■ **GIVEN PASSAGE**:
Rachel Carson was not the celebrity type. She spent most of her adult life with her mother, observing nature, writing, and walking by the sea. She lived in the suburbs of Silver Spring, Maryland and looked after her nephew Roger, the orphaned grandson of her sister. She was born on 27th May 1907 in Springdale, Pennsylvania. After graduating from a women’s college, she studied zoology at Johns Hopkins University. In the summer of 1932, she began writing her doctoral thesis in the Marine Biology department, but the tough financial situation during the Great Depression meant that she had to leave her studies and work at the Bureau of Fisheries. When her father died in 1935, she became the family’s sole breadwinner, moving to Silver Spring two years later. She worked for the Bureau of Fisheries (later called the U.S. Fish and Wildlife Service) until 1951, and at the same time she wrote articles about wild nature, which were much loved by readers.

A breakthrough came with the publication of The Sea Around Us in 1951. This meditation on the sea around us and in us, the great mother of all life, combined scientific precision and poetry in Carson’s typical style, according to a principle she disclosed – that the ambition of both science and literature is to reveal the truth. She described geological sediments on the seabed as an “epic poem of the earth”. She explained: “If there is poetry in my book about the sea, it is not because I deliberately put it there, but because no one could write truthfully about the sea and leave out the poetry.”

Carson sensed what has become obvious in our times: care for the natural environment is not only a task for science, but also for the imagination. No technology will benefit life unless its application goes hand in hand with empathy. An ardent researcher and nature explorer, as well as a lifelong carer for others, Carson developed a unique style for talking about the relationships between people and nature, based on knowledge and care, invariably referring to the unscientific and irrational (but necessary) concept of wonder. The Sea Around Us remained on The New York Times Best Seller list for 39 weeks and received the National Book Award, which allowed Carson to quit her office job. She used the money from the award to build a summer house in Southport on the coast of Maine, which became her base for further explorations into the world of marine life.

While working on The Sea Around Us, Carson was already beginning to think about DDT. Like the nuclear weapon, DDT was a product of World War II. The atomic mushroom and clouds of insecticide sprayed by aircraft were two of the characteristic images of that era. During the war, DDT actually saved human lives, being an effective tool used to fight louse-borne typhus. However, its mass application in agriculture was not preceded by appropriate testing. Carson noticed an analogy between radioactive fallout and pesticides. The consequences of using these ubiquitous, barely detectable substances were spread out over time and were hard to predict. Nuclear tests primarily generated isotopes of strontium-90 and iodine-131. Concerns had arisen that radioactivity was harmful to humans (in 1954, Japanese sailors aboard the Daigo Fukuryū Maru died as a result of radiation), but the Atomic Energy Commission refused to carry out research.

The same was true of pesticides – here, too, despite increasing social concerns, research was not permitted. According to Carson, radioactive fallout and the ubiquity of insecticides were a testimony to human short-sightedness and the distorted rate at which human civilization was developing. She didn’t oppose progress, but she argued that we were making changes too quickly before we fully understood their possible consequences. 60 years on, we’re starting to see what she meant…

While the attention of both supporters and critics was focused on the “inconspicuous” (as she was described) author of the bomb book, Carson was hiding her own private drama. In 1960, two lumps were found in her left breast; one turned out to be benign, but the other was suspicious enough that a radical mastectomy had to be carried out. After the surgery, the doctor – according to the prevailing custom of lying to oncology patients, especially women – told her that nothing further needed to be done. However, it soon became clear that the disease was progressing, and Carson had no chance of recovery.

■ **DATA PROVIDED**:

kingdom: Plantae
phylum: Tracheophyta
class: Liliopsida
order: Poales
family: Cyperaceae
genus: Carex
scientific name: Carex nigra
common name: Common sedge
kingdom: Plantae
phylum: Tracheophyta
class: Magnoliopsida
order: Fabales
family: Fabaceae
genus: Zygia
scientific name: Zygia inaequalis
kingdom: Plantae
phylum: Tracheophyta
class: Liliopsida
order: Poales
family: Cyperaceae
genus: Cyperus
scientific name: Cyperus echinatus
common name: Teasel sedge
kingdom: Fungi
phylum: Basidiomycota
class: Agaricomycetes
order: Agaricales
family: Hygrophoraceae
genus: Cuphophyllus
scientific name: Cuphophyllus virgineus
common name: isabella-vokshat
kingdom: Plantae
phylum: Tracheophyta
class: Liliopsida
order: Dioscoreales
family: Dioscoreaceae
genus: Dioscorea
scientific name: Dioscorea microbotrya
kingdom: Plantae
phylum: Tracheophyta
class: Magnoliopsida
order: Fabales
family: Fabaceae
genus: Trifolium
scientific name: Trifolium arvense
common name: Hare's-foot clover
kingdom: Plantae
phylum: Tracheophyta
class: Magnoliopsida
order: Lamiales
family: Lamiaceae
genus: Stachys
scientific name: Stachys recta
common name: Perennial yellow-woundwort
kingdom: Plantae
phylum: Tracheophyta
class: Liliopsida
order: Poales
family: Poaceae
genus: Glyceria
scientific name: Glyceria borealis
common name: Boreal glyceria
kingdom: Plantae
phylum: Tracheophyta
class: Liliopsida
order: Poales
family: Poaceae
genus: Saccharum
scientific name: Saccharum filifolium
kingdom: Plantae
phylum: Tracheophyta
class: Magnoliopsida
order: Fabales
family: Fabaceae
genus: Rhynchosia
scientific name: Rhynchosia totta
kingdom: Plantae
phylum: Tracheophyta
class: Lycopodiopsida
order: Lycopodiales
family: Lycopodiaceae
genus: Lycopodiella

■ **ASSIGNED TASK**:
For each statement, say yes or no to whether it agrees with the passage about Rachel Carson, and quote the words from the passage that decide it. (a) Carson had to leave her doctoral studies because of money problems during the Great Depression. (b) The Sea Around Us stayed on The New York Times Best Seller list for 52 weeks. (c) Carson built her summer house in Silver Spring, Maryland. The listing has nothing to do with what is asked here.

■ **REPLY**:
(a) Yes: "the tough financial situation during the Great Depression meant that she had to leave her studies and work at the Bureau of Fisheries"
(b) No: "The Sea Around Us remained on The New York Times Best Seller list for 39 weeks"
(c) No: "build a summer house in Southport on the coast of Maine"